WORK REQUIRED: Write out the line that contains "List each element's" and every line after it through the end of the entries, exactly as given and with no other lines.

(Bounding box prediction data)
====
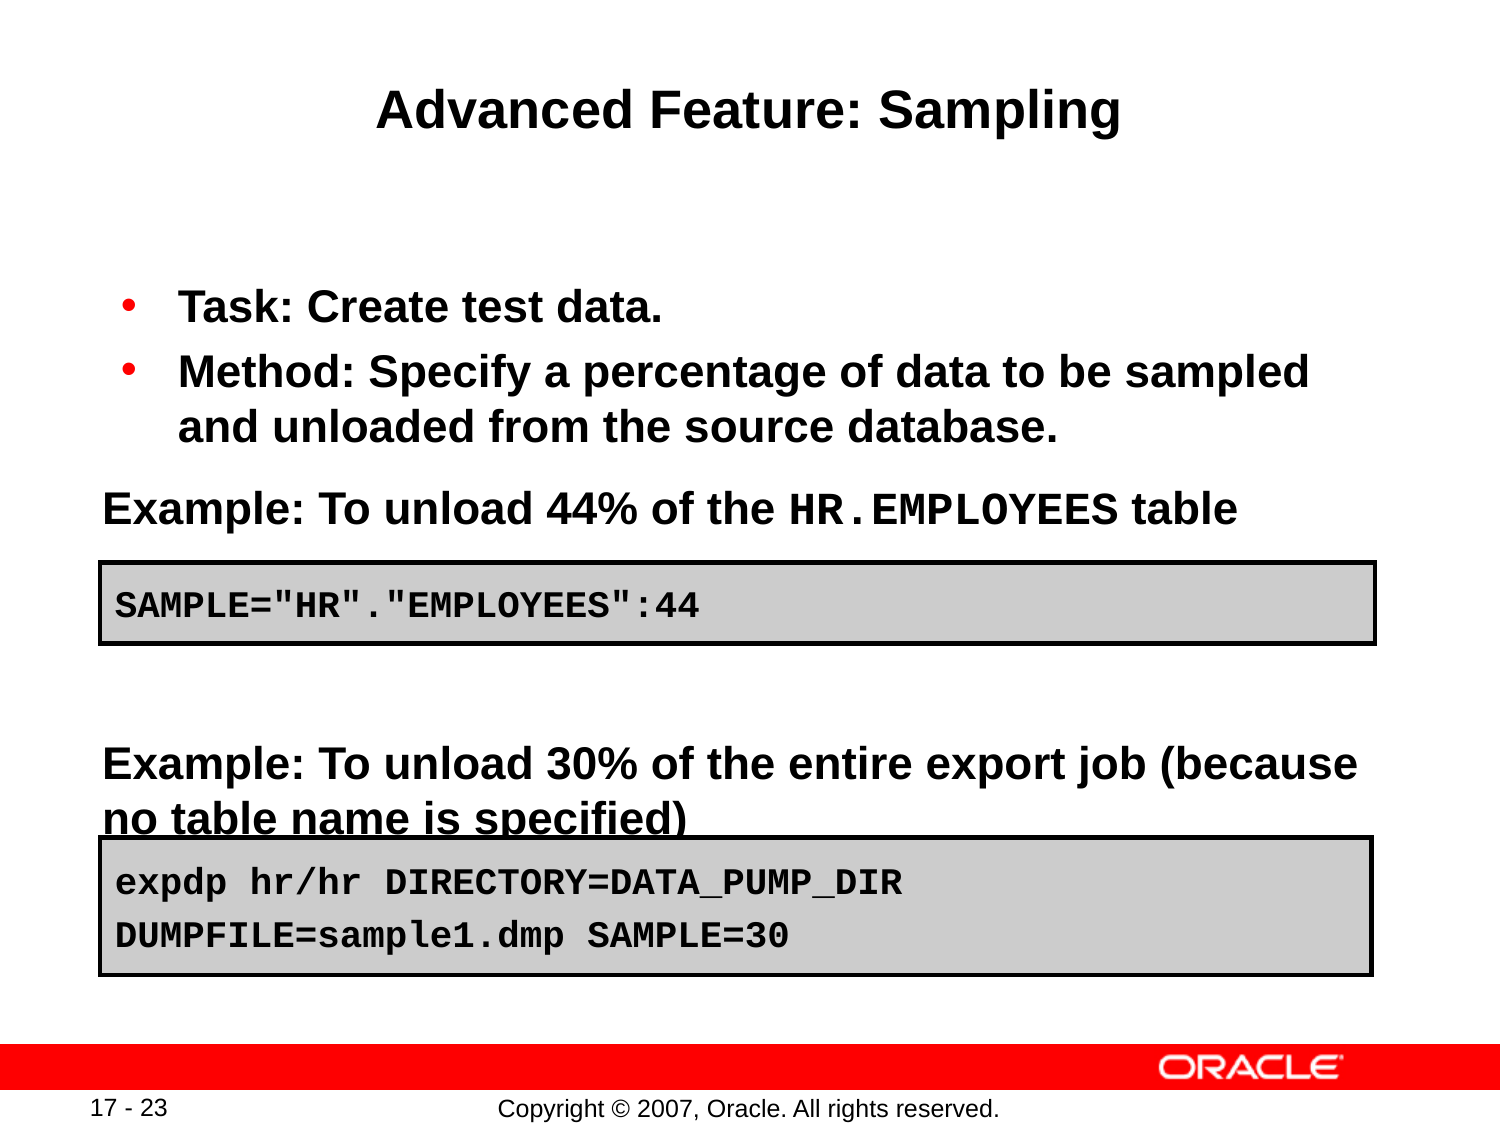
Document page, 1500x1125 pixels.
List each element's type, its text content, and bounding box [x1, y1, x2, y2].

text_box SAMPLE="HR"."EMPLOYEES":44 [99, 562, 1375, 644]
text_box expdp hr/hr DIRECTORY=DATA_PUMP_DIR DUMPFILE=sample1.dmp SAMPLE=30 [99, 837, 1372, 975]
picture [0, 1044, 1500, 1090]
title Advanced Feature: Sampling [99, 71, 1400, 217]
list Task: Create test data. Method: Specify a percentage of data to be sampled and unloaded from the source database. Example: To unload 44% of the HR.EMPLOYEES table Example: To unload 30% of the entire export job (because no table name is specified) [99, 274, 1400, 823]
====
EXERCISE RESPONSE:
List each element's type, its text content, and bounding box [x1, y1, x2, y2].

text_box SAMPLE="HR"."EMPLOYEES":44 [99, 562, 1375, 644]
text_box expdp hr/hr DIRECTORY=DATA_PUMP_DIR DUMPFILE=sample1.dmp SAMPLE=30 [99, 837, 1372, 975]
picture [0, 1044, 1500, 1090]
title Advanced Feature: Sampling [99, 71, 1400, 217]
list Task: Create test data. Method: Specify a percentage of data to be sampled and unloaded from the source database. Example: To unload 44% of the HR.EMPLOYEES table Example: To unload 30% of the entire export job (because no table name is specified) [99, 274, 1400, 823]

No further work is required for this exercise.